* _EXERCISE_
Look through the data below and extract, unchanged, the lines from the one that contains "- chat_announcement：群公告" to the one that contains "is_built_in | boolean | 会话标签页是否在 App 内嵌打开", both included.

Stored dataset items
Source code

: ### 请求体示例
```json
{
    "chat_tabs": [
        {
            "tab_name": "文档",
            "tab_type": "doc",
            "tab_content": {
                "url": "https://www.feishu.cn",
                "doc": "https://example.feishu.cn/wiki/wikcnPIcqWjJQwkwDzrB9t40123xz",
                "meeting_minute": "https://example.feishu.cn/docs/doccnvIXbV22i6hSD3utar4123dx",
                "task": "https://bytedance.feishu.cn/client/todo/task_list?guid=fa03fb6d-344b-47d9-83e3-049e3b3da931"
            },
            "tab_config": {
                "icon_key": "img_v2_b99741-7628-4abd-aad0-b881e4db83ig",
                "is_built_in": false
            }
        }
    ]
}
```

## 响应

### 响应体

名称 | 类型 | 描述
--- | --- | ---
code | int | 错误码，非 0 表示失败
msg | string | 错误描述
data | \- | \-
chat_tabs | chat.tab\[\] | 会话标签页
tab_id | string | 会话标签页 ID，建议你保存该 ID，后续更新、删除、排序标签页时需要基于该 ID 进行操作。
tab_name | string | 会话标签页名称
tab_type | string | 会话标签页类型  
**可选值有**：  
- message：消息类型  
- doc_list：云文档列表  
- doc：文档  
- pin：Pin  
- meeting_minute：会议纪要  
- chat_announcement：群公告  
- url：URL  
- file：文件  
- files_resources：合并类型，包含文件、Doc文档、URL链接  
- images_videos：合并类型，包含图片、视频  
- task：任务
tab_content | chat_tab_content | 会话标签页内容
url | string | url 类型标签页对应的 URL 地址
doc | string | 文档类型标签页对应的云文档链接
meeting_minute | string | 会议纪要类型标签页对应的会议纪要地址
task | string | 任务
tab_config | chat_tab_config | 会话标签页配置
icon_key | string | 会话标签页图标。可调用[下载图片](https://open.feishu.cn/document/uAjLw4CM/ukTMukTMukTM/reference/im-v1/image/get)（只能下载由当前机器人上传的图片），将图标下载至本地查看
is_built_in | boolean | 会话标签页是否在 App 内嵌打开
--
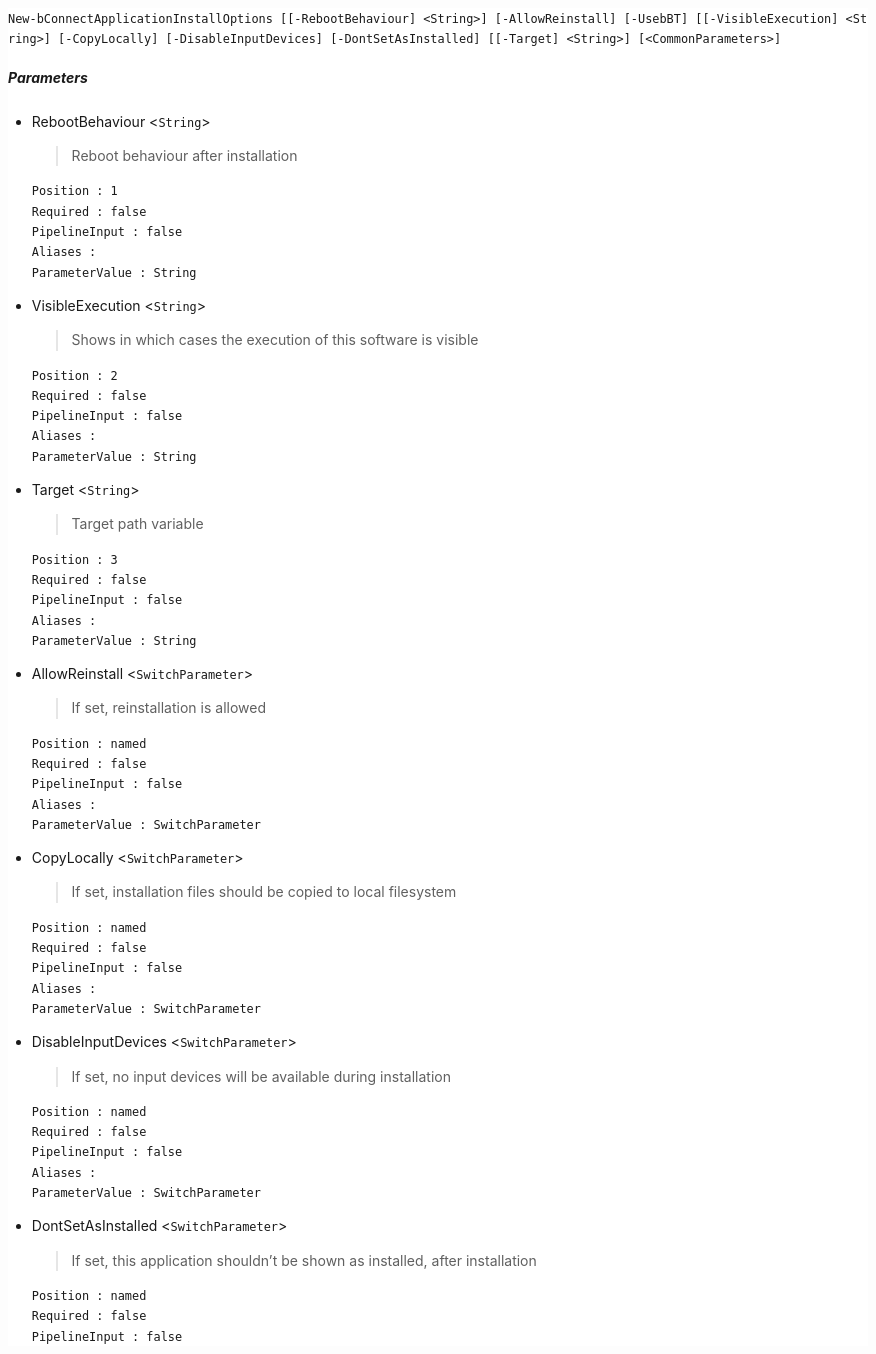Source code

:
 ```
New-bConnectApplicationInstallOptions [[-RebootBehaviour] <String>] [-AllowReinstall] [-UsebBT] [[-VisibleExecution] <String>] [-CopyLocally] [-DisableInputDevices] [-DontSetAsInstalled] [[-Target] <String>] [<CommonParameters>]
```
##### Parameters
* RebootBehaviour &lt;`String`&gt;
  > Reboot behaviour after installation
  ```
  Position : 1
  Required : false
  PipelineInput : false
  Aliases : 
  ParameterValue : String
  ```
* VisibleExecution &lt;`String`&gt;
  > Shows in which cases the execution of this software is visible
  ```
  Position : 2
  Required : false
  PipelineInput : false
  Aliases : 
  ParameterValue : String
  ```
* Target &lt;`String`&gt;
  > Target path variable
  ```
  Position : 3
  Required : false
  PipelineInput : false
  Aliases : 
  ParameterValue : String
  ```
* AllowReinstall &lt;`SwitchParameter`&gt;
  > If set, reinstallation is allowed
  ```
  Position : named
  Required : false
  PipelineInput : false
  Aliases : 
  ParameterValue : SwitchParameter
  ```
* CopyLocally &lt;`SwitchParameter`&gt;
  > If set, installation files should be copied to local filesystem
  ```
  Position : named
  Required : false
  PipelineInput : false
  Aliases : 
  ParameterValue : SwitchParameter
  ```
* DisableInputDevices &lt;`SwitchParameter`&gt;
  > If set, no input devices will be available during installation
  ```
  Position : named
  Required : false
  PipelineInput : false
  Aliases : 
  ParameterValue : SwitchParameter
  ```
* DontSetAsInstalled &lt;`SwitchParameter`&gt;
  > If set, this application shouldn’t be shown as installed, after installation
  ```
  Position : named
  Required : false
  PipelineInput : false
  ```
--
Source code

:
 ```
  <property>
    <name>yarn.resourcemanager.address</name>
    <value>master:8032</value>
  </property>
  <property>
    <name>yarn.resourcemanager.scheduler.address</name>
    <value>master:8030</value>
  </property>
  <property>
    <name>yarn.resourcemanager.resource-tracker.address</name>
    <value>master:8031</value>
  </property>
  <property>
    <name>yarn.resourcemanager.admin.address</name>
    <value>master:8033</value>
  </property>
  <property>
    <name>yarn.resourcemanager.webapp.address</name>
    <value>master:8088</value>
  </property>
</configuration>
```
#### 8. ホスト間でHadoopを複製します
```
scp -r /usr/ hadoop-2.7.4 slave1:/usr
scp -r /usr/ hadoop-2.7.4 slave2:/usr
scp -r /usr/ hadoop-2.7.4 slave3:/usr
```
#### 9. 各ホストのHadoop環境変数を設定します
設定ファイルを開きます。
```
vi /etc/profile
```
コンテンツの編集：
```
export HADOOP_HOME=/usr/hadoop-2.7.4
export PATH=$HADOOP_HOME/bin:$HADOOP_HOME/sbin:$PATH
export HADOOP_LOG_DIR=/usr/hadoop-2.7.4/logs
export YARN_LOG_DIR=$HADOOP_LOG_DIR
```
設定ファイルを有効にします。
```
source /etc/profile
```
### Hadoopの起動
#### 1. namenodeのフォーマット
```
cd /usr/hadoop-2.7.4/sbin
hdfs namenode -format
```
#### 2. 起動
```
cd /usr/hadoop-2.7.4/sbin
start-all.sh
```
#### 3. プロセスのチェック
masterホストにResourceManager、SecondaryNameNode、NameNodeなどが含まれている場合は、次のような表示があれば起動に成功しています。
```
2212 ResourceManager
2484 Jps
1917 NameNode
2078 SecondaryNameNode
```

* _ANSWER AREA_
- chat_announcement：群公告  
- url：URL  
- file：文件  
- files_resources：合并类型，包含文件、Doc文档、URL链接  
- images_videos：合并类型，包含图片、视频  
- task：任务
tab_content | chat_tab_content | 会话标签页内容
url | string | url 类型标签页对应的 URL 地址
doc | string | 文档类型标签页对应的云文档链接
meeting_minute | string | 会议纪要类型标签页对应的会议纪要地址
task | string | 任务
tab_config | chat_tab_config | 会话标签页配置
icon_key | string | 会话标签页图标。可调用[下载图片](https://open.feishu.cn/document/uAjLw4CM/ukTMukTMukTM/reference/im-v1/image/get)（只能下载由当前机器人上传的图片），将图标下载至本地查看
is_built_in | boolean | 会话标签页是否在 App 内嵌打开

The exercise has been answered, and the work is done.